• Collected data
Start of Block
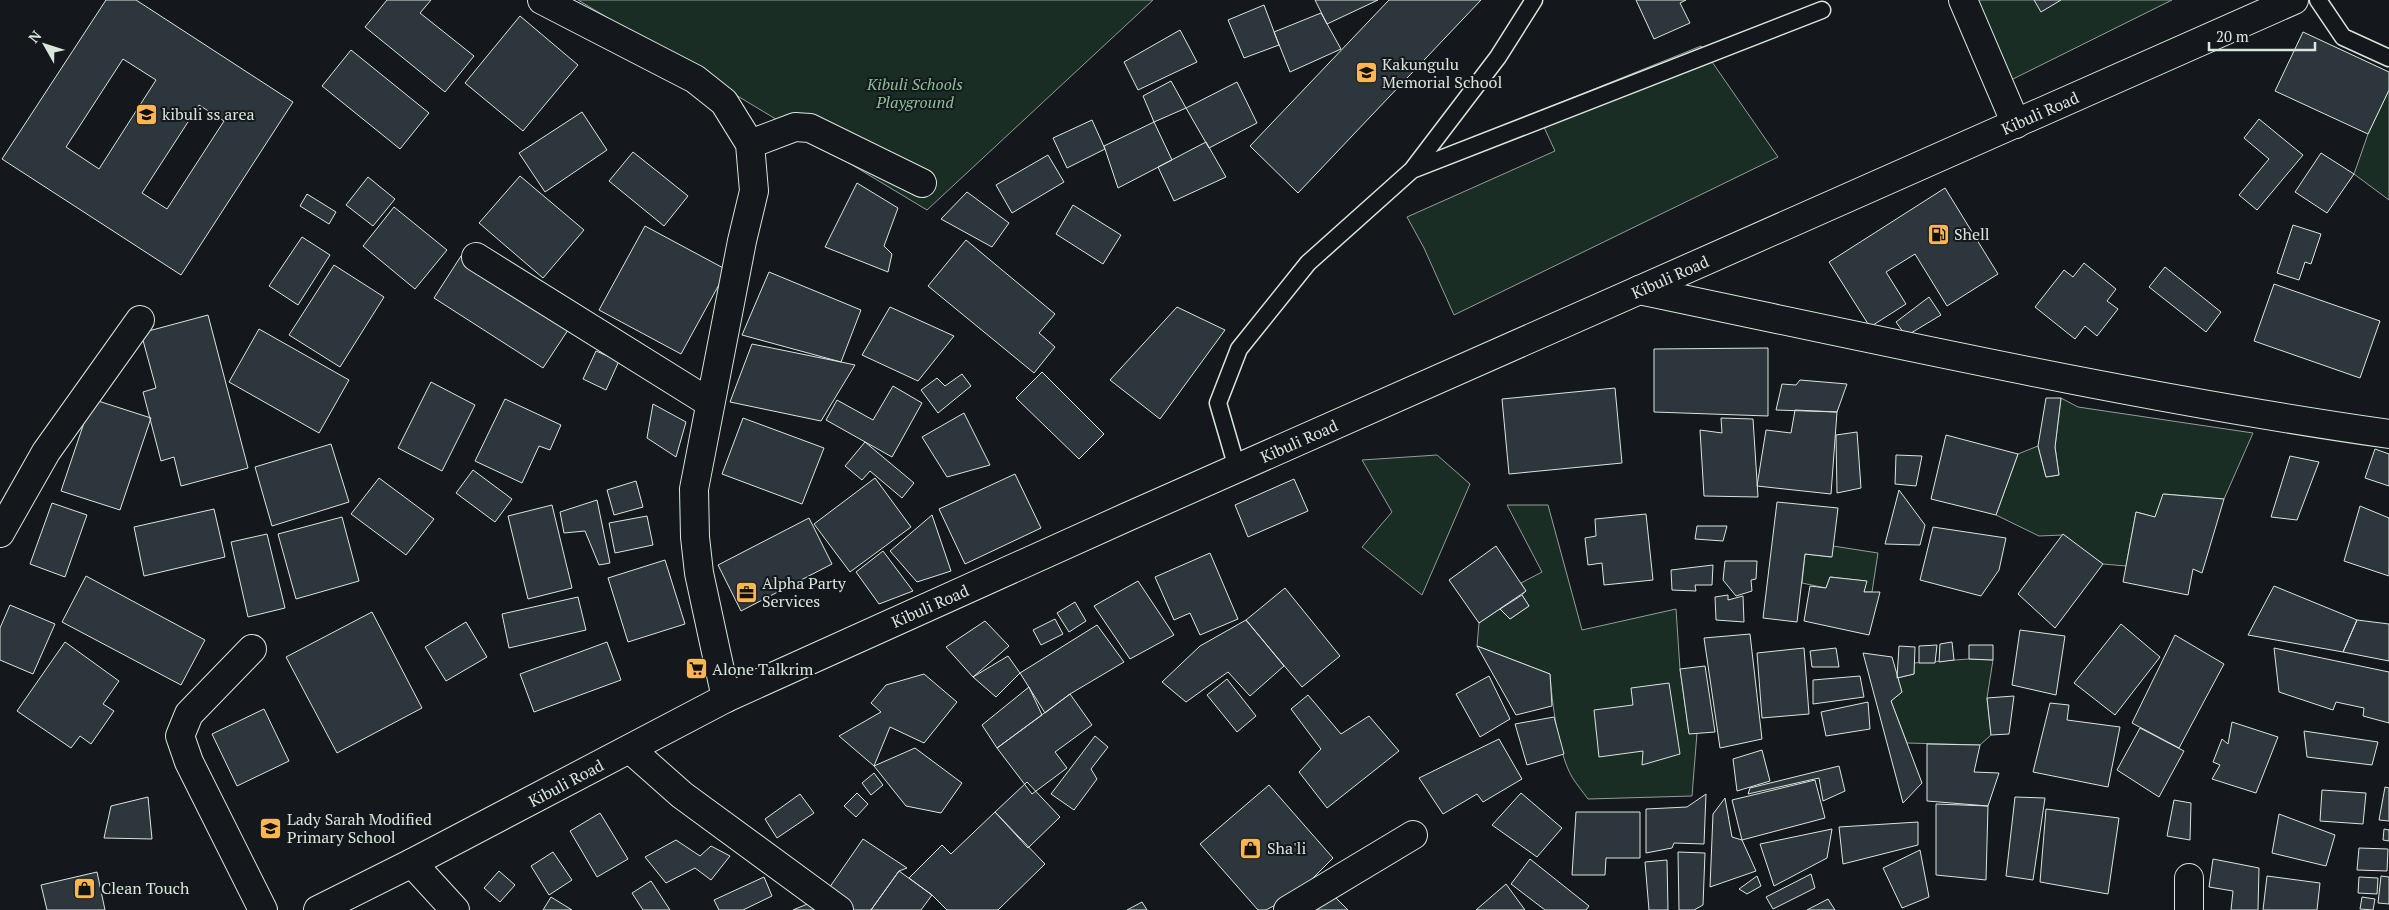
<svg xmlns="http://www.w3.org/2000/svg" width="2389" height="910" viewBox="0 0 2389 910" font-family="'PT Serif',serif">
<style>
.green{fill:#1a2d24;stroke:#939e99}
.building{fill:#2c363c;stroke:#d8e6dc;fill-rule:evenodd}
.lines{fill:none;stroke-linecap:round;stroke-linejoin:round}
.lane-casing{stroke:#d8e6dc;stroke-width:19}
.street-casing{stroke:#d8e6dc;stroke-width:30}
.secondary-casing{stroke:#d8e6dc;stroke-width:30}
.lane{stroke:#14181c;stroke-width:16}
.street{stroke:#14181c;stroke-width:28}
.secondary{stroke:#14181c;stroke-width:28}
.labels{text-anchor:middle;dominant-baseline:central;stroke-width:4;stroke-linejoin:round;paint-order:stroke}
.poi-label{font-size:16px;fill:#d8e6dc;stroke:#14181c;text-anchor:start}
.park-label{font-size:16px;font-style:italic;fill:#8ac095;stroke:#14181c}
.street-label{font-size:16px;fill:#d8e6dc;stroke:#14181c}
</style>
<rect width="100%" height="100%" fill="#14181c"/>
<!-- green -->
<path class="green" d="M578,0H1153L927,210Z
M1970,0H2172L2011,80Z
M1701,46L1778,157L1454,315L1424,248L1407,217L1555,151L1537,112Z
M2389,90V200L2354,174L2368,134Z
M2061,398L2078,407L2253,433L2224,499L2164,494L2155,517L2136,512L2126,566L2103,564L2063,535L2039,536L1996,515L2018,454L2038,446L2046,477L2059,475L2055,447Z
M1437,455L1470,484L1422,595L1362,547L1392,512L1362,460Z
M1507,505H1548L1582,630L1676,609L1680,669L1689,733H1697L1692,796L1588,799C1583,792 1577,785 1572,777C1558,753 1552,702 1550,674L1477,646L1479,623L1500,609L1510,619L1529,606L1522,595L1526,591L1521,583L1542,572Z
M1833,546L1878,553L1872,592H1864L1866,581L1830,577L1826,588L1802,583L1805,554L1831,557Z
M1969,659L1993,660L1987,698L1991,735L1980,745L1907,743L1891,701L1902,692L1897,678L1914,674V663Z"/>
<!-- building -->
<path class="building" d="M106,0H136L293,102L181,275L2,159ZM123,59L156,80L99,169L66,147ZM199,105L224,121L167,209L142,193Z
M387,0H431L420,13L474,56L445,92L365,27Z
M1315,0H1378L1327,24Z
M1389,0H1481L1298,193L1250,146Z
M1636,0H1686L1680,3L1690,23L1654,39Z
M2034,0H2061L2041,12Z
M1264,5L1279,45L1244,58L1228,20Z
M1321,13L1341,49L1290,72L1274,32Z
M520,16L578,65L523,131L465,83Z
M1180,30L1197,62L1138,90L1124,62Z
M2303,32L2389,72V90L2368,134L2275,91Z
M351,50L429,113L400,149L322,86Z
M1171,81L1186,108L1154,122L1143,96Z
M1237,82L1257,123L1209,148L1186,108Z
M582,112L607,150L545,192L519,153Z
M2259,119L2303,155L2257,210L2239,195L2269,159L2244,138Z
M1092,120L1105,149L1067,168L1053,138Z
M1154,122L1172,160L1118,188L1104,146Z
M1206,142L1226,177L1174,201L1158,167Z
M633,152L688,196L664,226L609,181Z
M2321,153L2354,174L2327,213L2295,192Z
M1048,155L1064,182L1012,213L996,185Z
M520,176L584,230L543,278L479,223Z
M368,177L395,199L373,226L346,205Z
M857,183L898,208L884,246L892,254L888,272L825,247Z
M1945,188L1998,274L1947,306L1915,254L1886,272L1906,304L1870,327L1829,262Z
M967,192L1009,223L992,247L941,219Z
M307,194L336,212L329,224L300,206Z
M1073,205L1121,235L1103,264L1056,234Z
M394,207L447,250L415,289L363,246Z
M2293,225L2321,234L2311,264L2305,262L2299,280L2277,273Z
M645,226L727,270L681,354L599,310Z
M302,237L330,255L298,305L269,286Z
M966,240L1055,314L1039,333L1055,347L1034,373L928,286Z
M461,256L570,327L543,368L434,298Z
M2084,263L2116,289L2107,301L2118,309L2097,336L2085,326L2075,339L2035,307L2064,270L2073,277Z
M334,265L384,297L340,367L289,335Z
M2165,267L2221,312L2206,332L2149,287Z
M769,272L861,310L841,362L742,335Z
M2274,284L2380,321L2360,378L2254,341Z
M1929,297L1941,315L1906,336L1896,322Z
M890,307L954,336L918,381L862,355Z
M1177,307L1225,330L1160,419L1110,380Z
M208,315L248,468L181,486L174,457L161,461L143,392L156,388L141,333Z
M259,329L349,380L319,433L229,382Z
M752,344L841,362L855,365L821,421L730,402Z
M1768,348V416L1654,412V349Z
M596,351L619,361L606,390L583,379Z
M1042,372L1104,434L1079,459L1016,398Z
M962,374L971,386L938,413L921,390L937,378L945,386Z
M1800,380L1847,384L1837,412L1776,410L1782,384L1796,385Z
M431,382L475,405L442,471L398,448Z
M893,386L922,403L892,457L826,420L837,400L873,420Z
M1615,388L1622,463L1509,474L1502,399Z
M2046,398H2061L2055,447L2059,475L2046,477L2038,446Z
M92,399L151,418L120,510L61,491Z
M505,399L561,425L550,450L539,446L522,483L475,461Z
M653,404L686,422L676,457L647,438Z
M1795,410L1837,412L1831,494L1757,486L1766,430L1791,433Z
M964,413L990,465L947,477L922,437Z
M743,418L824,448L802,504L722,474Z
M1721,418L1753,419L1758,497L1704,496L1700,430L1722,433Z
M1857,432L1861,488L1837,493L1836,435Z
M1946,435L2018,454L1996,515L1931,499Z
M865,442L914,483L902,498L870,471L862,480L845,466Z
M331,444L349,502L272,526L255,467Z
M2375,449L2389,454V486L2365,478Z
M1896,455L1922,456L1916,486L1895,484Z
M2290,456L2319,462L2297,520L2271,517Z
M473,470L512,499L495,522L456,493Z
M1015,474L1041,528L965,564L939,509Z
M379,478L434,519L406,555L351,514Z
M875,478L911,527L850,572L814,524Z
M1294,479L1308,511L1248,537L1235,505Z
M636,481L643,507L614,515L607,490Z
M1899,490L1925,525L1920,545L1885,544Z
M2163,494L2224,499L2202,573L2193,569L2188,595L2123,582L2136,512L2155,517Z
M597,500L610,563L599,565L585,531L564,533L560,512Z
M1777,502L1838,508L1832,557L1805,554L1797,622L1763,618Z
M52,503L87,515L65,577L30,564Z
M552,505L572,588L528,599L508,516Z
M2360,506L2389,518V576L2344,561Z
M214,509L225,557L144,576L134,527Z
M1646,514L1653,580L1604,585L1602,563L1588,565L1585,538L1596,536L1595,519Z
M932,515L951,571L917,582L890,551Z
M647,516L653,545L615,553L609,523Z
M342,517L359,581L296,599L278,534Z
M809,518L832,564L741,611L718,565Z
M1697,526H1727L1723,541L1695,539Z
M1933,527L2006,538L1999,570L1981,596L1920,580Z
M267,534L285,608L248,617L231,542Z
M2063,534L2103,564L2055,628L2018,594Z
M1496,546L1526,591L1479,623L1449,580Z
M883,551L913,591L879,604L856,572Z
M1210,553L1238,619L1200,635L1190,613L1174,620L1155,577Z
M665,560L685,624L628,642L608,578Z
M1725,561H1757L1756,579L1751,580L1752,591L1736,596L1723,580Z
M1713,565L1712,585H1695L1696,591L1672,590L1671,570Z
M86,576L205,640L181,685L62,622Z
M1830,577L1867,581L1864,592H1880L1869,635L1804,621L1810,586L1826,588Z
M1138,581L1174,635L1130,659L1094,606Z
M2274,586L2357,620L2343,652L2248,635Z
M1285,588L1340,656L1302,687L1246,620Z
M1522,595L1529,606L1510,619L1500,609Z
M1728,595V600L1743,596L1744,622L1716,620L1715,597Z
M578,597L586,630L509,648L502,614Z
M1075,602L1086,621L1069,632L1057,613Z
M10,605L55,624L33,674L0,660V628Z
M372,612L422,708L337,753L286,657Z
M1055,619L1063,634L1041,645L1033,630Z
M1246,620L1284,666L1250,696L1228,672L1186,702L1162,682L1200,646Z
M2357,620L2389,624V661L2343,652Z
M985,621L1009,646L973,677L946,647Z
M466,622L487,657L446,681L425,647Z
M2121,624L2160,657L2115,715L2074,683Z
M1097,625L1124,662L1070,694L1045,713L1020,673Z
M2020,630L2065,636L2056,695L2012,685Z
M1750,634L1762,739L1720,748L1704,638Z
M2175,635L2224,664L2179,748L2132,723Z
M65,642L119,681L103,704L114,711L91,744L80,736L71,748L17,711Z
M607,642L621,680L534,712L520,674Z
M1952,642L1954,660L1939,662L1940,644Z
M1937,645L1935,663H1919V646Z
M1969,645H1993V660L1969,659Z
M1477,646L1550,674L1552,706L1516,715Z
M1899,646L1915,647L1914,674L1897,678Z
M1804,648L1809,714L1762,718L1757,653Z
M1836,648L1839,667H1812L1810,651Z
M2274,648L2389,672V723L2363,716L2364,708L2336,702L2333,710L2279,692Z
M1863,653L1892,657L1902,692L1891,701L1922,783L1903,803Z
M1008,656L1020,673L996,697L973,677Z
M1705,666L1715,732L1689,734L1680,669Z
M924,674L957,702L924,743L890,727L874,766L839,736L881,712L871,703L886,685Z
M1489,676L1510,719L1480,737L1456,694Z
M1860,676L1864,697L1813,704V680Z
M1227,679L1256,716L1237,732L1207,695Z
M1669,683L1680,754L1642,765L1643,751L1599,757L1594,710L1633,705L1631,688Z
M1029,687L1042,715L997,748L982,725Z
M1070,694L1092,725L1055,752L1067,768L1032,794L997,748Z
M1308,695L1341,734L1369,716L1399,751L1327,808L1299,772L1321,749L1291,709Z
M2014,696L2009,734L1991,735L1987,698Z
M1868,702L1870,729L1826,736L1821,712Z
M2050,703L2069,705L2067,720L2120,727L2108,787L2033,772Z
M264,709L289,761L237,786L212,734Z
M1554,717L1564,754L1527,765L1515,724Z
M2232,722L2278,737L2256,793L2212,779L2220,765L2213,762L2222,739L2228,744Z
M2140,728L2184,751L2159,797L2117,770Z
M2304,731L2378,742L2372,765L2307,757Z
M1095,736L1108,747L1091,769L1097,779L1074,810L1051,794Z
M1499,739L1522,779L1483,802L1477,794L1443,814L1419,778Z
M1927,744L1980,745L1974,772L1999,773L1988,806L1927,801Z
M915,748L962,783L941,813L906,806L874,766Z
M1762,750L1770,781L1737,791L1733,759Z
M1839,766L1845,791L1823,801L1819,778L1748,794L1750,788Z
M874,773L883,785L871,795L862,783Z
M1815,780L1825,818L1742,840L1732,800Z
M1027,782L1060,817L1028,848L995,812Z
M1269,785L1333,858L1298,893L1266,910H1258L1200,844Z
M2385,787L2389,788V821L2379,820Z
M2322,790L2366,793L2363,824L2320,821Z
M857,793L868,804L856,817L844,806Z
M1521,793L1562,828L1537,857L1492,825Z
M800,794L814,813L777,838L765,819Z
M1706,794L1704,844L1674,843L1672,848L1646,853V809L1687,807Z
M148,797L152,839L104,838L111,806Z
M2015,797L2045,798L2033,880L2006,876Z
M1725,798L1732,837L1742,840L1756,871L1710,887L1713,814Z
M2174,800L2191,803L2190,840L2167,836Z
M1936,804L1988,806L1986,880L1936,875Z
M2046,809L2119,818L2108,894L2040,882Z
M995,812L1045,864L998,910H947L932,895L909,878L942,845L951,854Z
M1576,812H1640V858H1606L1605,875H1572Z
M600,813L628,859L597,877L570,831Z
M2279,814L2335,835L2326,866L2272,853Z
M1918,822V845L1843,864L1839,827Z
M1832,829L1827,858L1774,886L1760,844Z
M2384,829L2389,830V841L2383,840Z
M863,839L907,868L899,871L871,910H846L827,891Z
M676,840L700,856L711,846L730,856L711,880L695,868L666,883L645,857Z
M2359,848L2388,849L2387,871L2357,870Z
M1920,850L1929,897L1902,908L1883,868Z
M553,852L572,880L549,895L531,866Z
M1678,852L1705,853L1703,905L1694,910H1679Z
M1530,859L1589,906L1586,910H1545L1511,884Z
M2213,859L2259,868L2258,910H2231L2233,891L2209,887Z
M1667,860L1668,910H1649L1645,862Z
M499,871L515,885L500,902L484,888Z
M899,871L932,895L921,910H871Z
M97,872L105,910H47L41,885Z
M1811,874L1815,888L1773,909L1766,897Z
M1757,876L1761,886L1747,894L1739,889Z
M2267,876L2320,883L2317,910H2263Z
M2381,876L2389,877V904L2378,903Z
M764,877L772,896L743,910H719L714,900Z
M2359,877L2378,878L2377,894L2358,893Z
M651,881L670,910H643L632,893Z
M1506,884L1525,910H1476Z
M1333,895L1348,910H1311Z
M551,897L572,910H543Z
M2362,897L2375,899L2373,910L2360,909Z
M822,898L831,910H793Z
M1828,899L1835,910H1807Z
M1142,902L1147,910H1127Z"/>
<g class="lines">
<defs>
<path id="lane" d="M2318,0L2343,37L2389,58
M1412,170L1822,10
M1237,468L1218,403L1239,349L1308,263L1412,170L1498,57L1534,0"/>
<path id="street" d="M542,0L695,79L724,102L750,144L754,191L742,241L694,489L695,537L699,573L726,698
M1963,0L2016,124
M750,144L795,127L810,128L922,183
M476,257L710,403
M1639,290C1888,342 2137,398 2389,434
M0,533L46,452L140,320
M252,649L189,714L180,736L189,762L263,910
M630,749L682,795L839,910
M412,863L455,910
M1288,910L1413,835
M2189,910V878"/>
<path id="secondary" d="M318,910L412,863L726,698L1127,517L2294,0"/>
</defs>
<!-- lane casing -->
<use href="#lane" class="lane-casing"/>
<!-- street casing -->
<use href="#street" class="street-casing"/>
<!-- secondary casing -->
<use href="#secondary" class="secondary-casing"/>
<!-- lane -->
<use href="#lane" class="lane"/>
<!-- street -->
<use href="#street" class="street"/>
<!-- secondary -->
<use href="#secondary" class="secondary"/>
</g>
<!-- icons -->
<defs>
<symbol id="school-square" viewBox="-11 -11 22 22"><rect x="-9" y="-9" width="18" height="18" rx="4" fill="#ffb74d" stroke="#14181c"/><path d="M0-5L7-2L0 1L-7-2ZM-4 1L0 2.5L4 1V4Q0 6-4 4Z" fill="#111"/></symbol>
<symbol id="fuel-square" viewBox="-11 -11 22 22"><rect x="-9" y="-9" width="18" height="18" rx="4" fill="#ffb74d" stroke="#14181c"/><path d="M-5.5-6h7V0h2V4h1.3V-2.5L3-4.5l.8-.8L6-3V5H2.5V1h-1V6h-7ZM-4.2-4.7v3.2H.2V-4.7Z" fill="#111"/></symbol>
<symbol id="office-square" viewBox="-11 -11 22 22"><rect x="-9" y="-9" width="18" height="18" rx="4" fill="#ffb74d" stroke="#14181c"/><path d="M-6-3h4V-5.5h4V-3h4V5H-6ZM-1-4.5V-3h2v-1.5ZM-6 0V1H6V0Z" fill="#111"/></symbol>
<symbol id="supermarket-square" viewBox="-11 -11 22 22"><rect x="-9" y="-9" width="18" height="18" rx="4" fill="#ffb74d" stroke="#14181c"/><path d="M-6-5.5h2.5l.6 2H6L4.5 2H-2.5L-4.4-4H-6ZM-1.5 3.2a1.3 1.3 0 1 0 .1 0ZM3 3.2a1.3 1.3 0 1 0 .1 0Z" fill="#111"/></symbol>
<symbol id="shop-square" viewBox="-11 -11 22 22"><rect x="-9" y="-9" width="18" height="18" rx="4" fill="#ffb74d" stroke="#14181c"/><path d="M-5-2.5h2.3a2.7 3.5 0 0 1 5.4 0H5L5.5 6h-11ZM-1.5-2.5h3a1.5 2.3 0 0 0-3 0Z" fill="#111"/></symbol>
</defs>
<g fill-rule="evenodd">
<use href="#school-square" x="1354" y="60" width="25" height="25"/>
<use href="#school-square" x="134" y="102" width="25" height="25"/>
<use href="#fuel-square" x="1926" y="222" width="25" height="25"/>
<use href="#office-square" x="734" y="580" width="25" height="25"/>
<use href="#supermarket-square" x="684" y="656" width="25" height="25"/>
<use href="#school-square" x="258" y="816" width="25" height="25"/>
<use href="#shop-square" x="1238" y="836" width="25" height="25"/>
<use href="#shop-square" x="72" y="876" width="25" height="25"/>
</g>
<g class="labels">
<!-- poi labels -->
<g class="poi-label">
<text x="1382" y="64">Kakungulu<tspan x="1382" dy="18">Memorial School</tspan></text>
<text x="162" y="114">kibuli ss area</text>
<text x="1954" y="234">Shell</text>
<text x="762" y="583">Alpha Party<tspan x="762" dy="18">Services</tspan></text>
<text x="712" y="669">Alone Talkrim</text>
<text x="287" y="819">Lady Sarah Modified<tspan x="287" dy="18">Primary School</tspan></text>
<text x="1267" y="848">Sha'li</text>
<text x="101" y="888">Clean Touch</text>
</g>
<!-- park labels -->
<g class="park-label">
<text x="915" y="84">Kibuli Schools<tspan x="915" dy="18">Playground</tspan></text>
</g>
<!-- street labels -->
<g class="street-label">
<text transform="translate(2040 113) rotate(-24)">Kibuli Road</text>
<text transform="translate(1670 277) rotate(-24)">Kibuli Road</text>
<text transform="translate(1299 441) rotate(-24)">Kibuli Road</text>
<text transform="translate(930 606) rotate(-24)">Kibuli Road</text>
<text transform="translate(566 783) rotate(-28)">Kibuli Road</text>
</g>
</g>
<!-- north arrow -->
<g transform="translate(45 45) rotate(309)" stroke="#14181c" stroke-width="4" paint-order="stroke">
<path d="M0-4L9 19L0 12L-9 19Z" fill="#d8e6dc"/>
<text y="-8" font-size="14" font-weight="bold" text-anchor="middle" fill="#d8e6dc">N</text>
</g>
<!-- scale -->
<path d="M2209 42v8h106v-8" fill="none" stroke="#d8e6dc" stroke-width="2.5"/>
<text x="2216" y="42" font-size="15" fill="#d8e6dc" stroke="#14181c" stroke-width="4" paint-order="stroke">20 m</text>
</svg>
End of Block
• TASK STATEMENT
Retype, exactly and in full, the lines above from the one containing "M1095,736L1108,747L1091,769L1097,779L1074,810L1051,794Z" through the one containing "M1521,793L1562,828L1537,857L1492,825Z".

• ANSWER TO THE EXERCISE
M1095,736L1108,747L1091,769L1097,779L1074,810L1051,794Z
M1499,739L1522,779L1483,802L1477,794L1443,814L1419,778Z
M1927,744L1980,745L1974,772L1999,773L1988,806L1927,801Z
M915,748L962,783L941,813L906,806L874,766Z
M1762,750L1770,781L1737,791L1733,759Z
M1839,766L1845,791L1823,801L1819,778L1748,794L1750,788Z
M874,773L883,785L871,795L862,783Z
M1815,780L1825,818L1742,840L1732,800Z
M1027,782L1060,817L1028,848L995,812Z
M1269,785L1333,858L1298,893L1266,910H1258L1200,844Z
M2385,787L2389,788V821L2379,820Z
M2322,790L2366,793L2363,824L2320,821Z
M857,793L868,804L856,817L844,806Z
M1521,793L1562,828L1537,857L1492,825Z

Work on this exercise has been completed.